Here's a printout snippet. Notice that the first batch of tiles(numbering the same same as thread count) are not executed in order but do so for the rest of the frame.
Also lowering the amount of threads produces less incomplete tiles as well.
 1
 2
 3
 4
 5
 6
 7
 8
 9
10
11
12
13
14
15
16
17
18
19
20
21
22
23
24
25
Begin work
Thread 0 doing tile 0
Thread 4 doing tile 3
Thread 1 doing tile 1
Thread 7 doing tile 5
Wait for work
Thread 6 doing tile 6
Thread 3 doing tile 2
Thread 2 doing tile 4
Thread 5 started
Thread 5 doing tile 7
Thread 5 doing tile 8
Thread 1 doing tile 9
Thread 0 doing tile 10
Thread 2 doing tile 11
Thread 3 doing tile 12
Thread 4 doing tile 13
Thread 0 doing tile 14
Thread 6 doing tile 15
Thread 5 doing tile 16
Thread 7 doing tile 17
Thread 4 doing tile 18
Thread 1 doing tile 19
Thread 2 doing tile 20
...

Edited by Andreas on
I'm not sure this is the source of the issue, but I think this could lead to some extra work / synchronization or even an out of bounds array access:

1
2
3
4
5
while (true)
	{
		if (queue->nextTile < queue->numTilesTotal)
		{
			u32 indexTile = SyncedGetAndAdd(&queue->nextTile, 1); <== no guarantee queue->nextTile will have the same value as above


I would rephrase it like this:

1
2
3
4
5
6
while (true)
	{
		u32 indexTile = SyncedGetAndAdd(&queue->nextTile, 1);
		if (indexTile < queue->numTilesTotal)
		{
			// do work
@marcc: That's makes sense. I did have some random crashes before so perhaps that was it. Unfortunately it didn't fix the current issue.

Just noticed a thing. Currently the rendering only gets triggered when the camera is moving. While moving I get the artifacts but when it stops the last frame appears as it should. Printout shows the same order of execution.

Could this be an X11 issue? I'm updating the frame like this. The image buffer is created as shown in this post.
 1
 2
 3
 4
 5
 6
 7
 8
 9
10
11
12
while (run)
{
    if () // Time to update
    {
        if (CameraControls(viewP, inputP))
        {
            RenderTiles(queueP);
				
            XShmPutImage(display, windowP->window, context, imageX, 0, 0, 0, 0, imageX->width, imageX->height, true);
        }
    }
}
This could be an issue if you're updating the image memory at the same time X11 reads it.
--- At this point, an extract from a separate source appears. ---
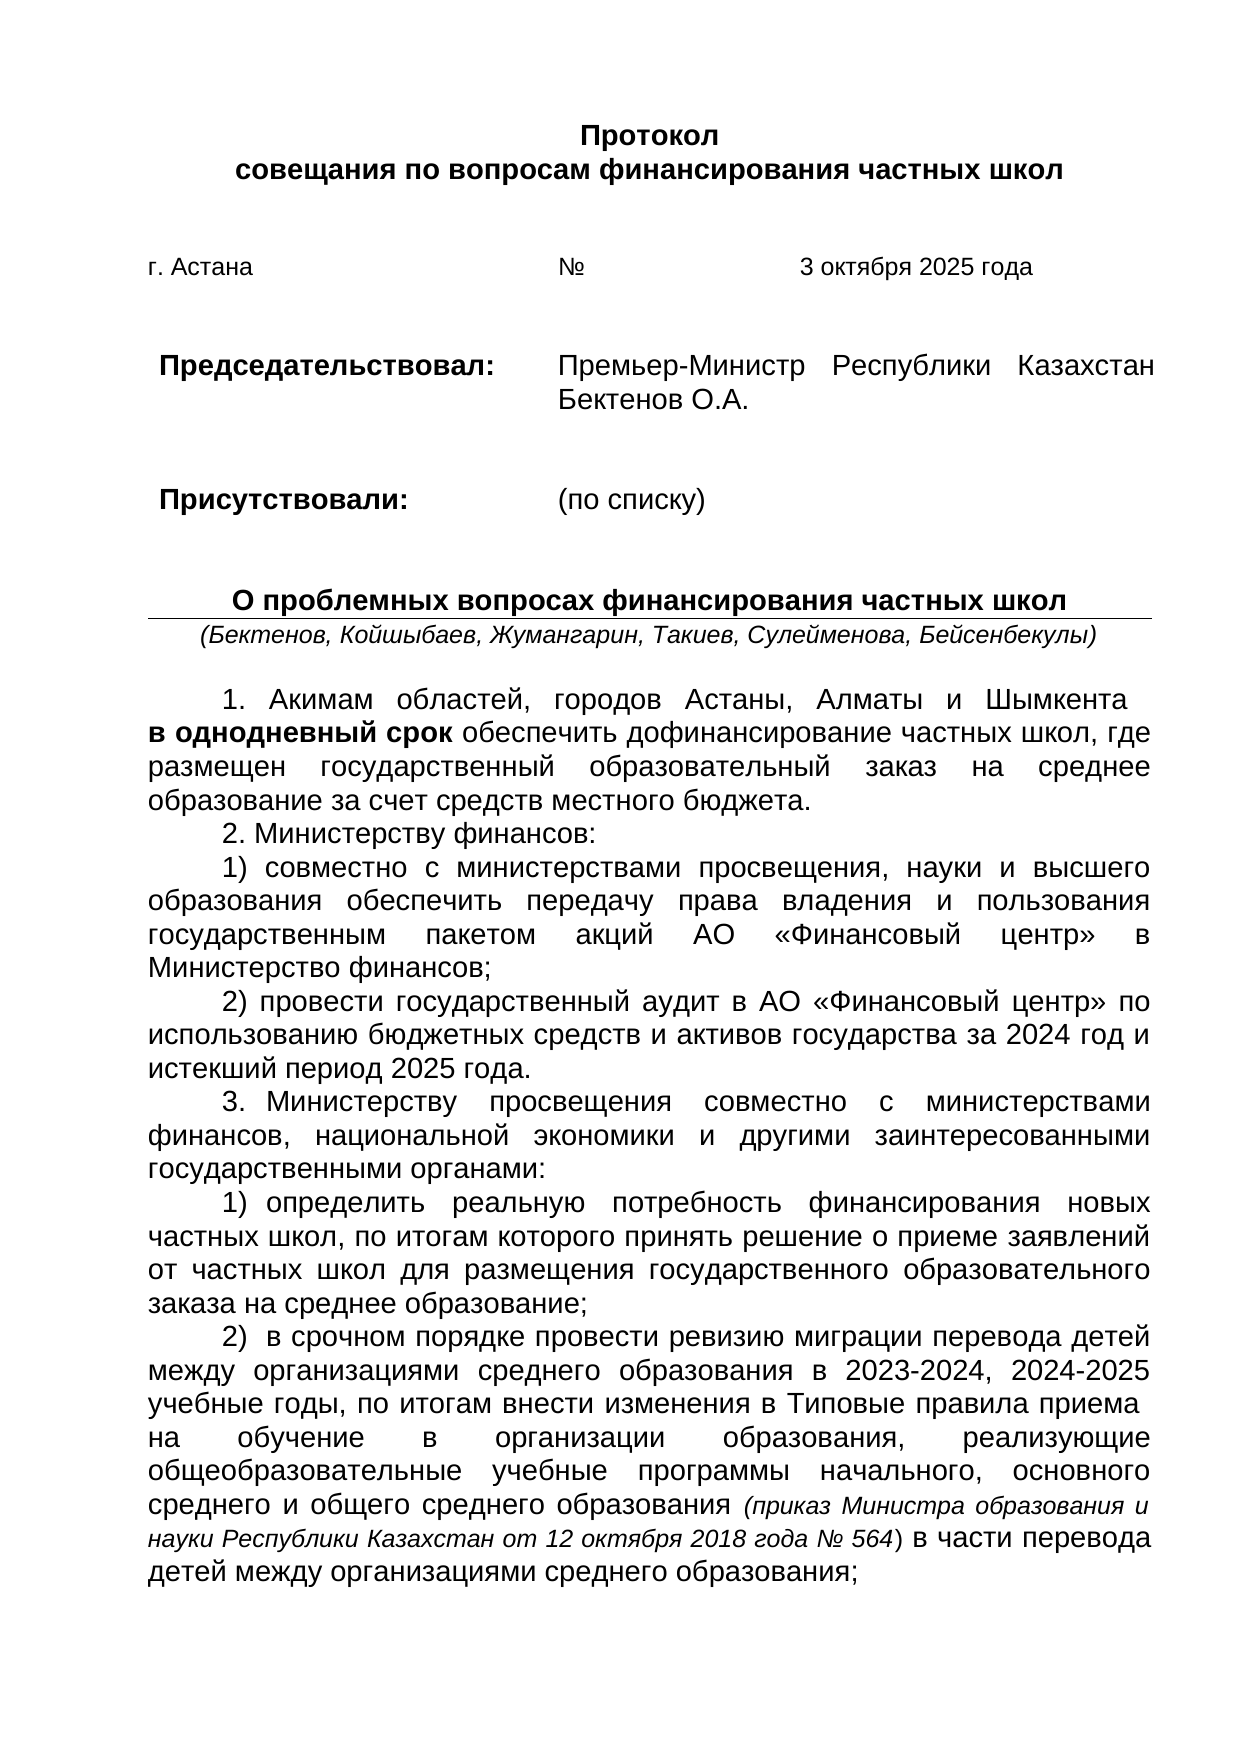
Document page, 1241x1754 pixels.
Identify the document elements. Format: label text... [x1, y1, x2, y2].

To be sure, you could copy the RenderTiles result to an intermediate buffer and then send that one to X11.
marcc
This could be an issue if you're updating the image memory at the same time X11 reads it.

To be sure, you could copy the RenderTiles result to an intermediate buffer and then send that one to X11.


That fixed the issue! Upon further inspection it appears that I've got bug in my frame timing. Will need to investigate.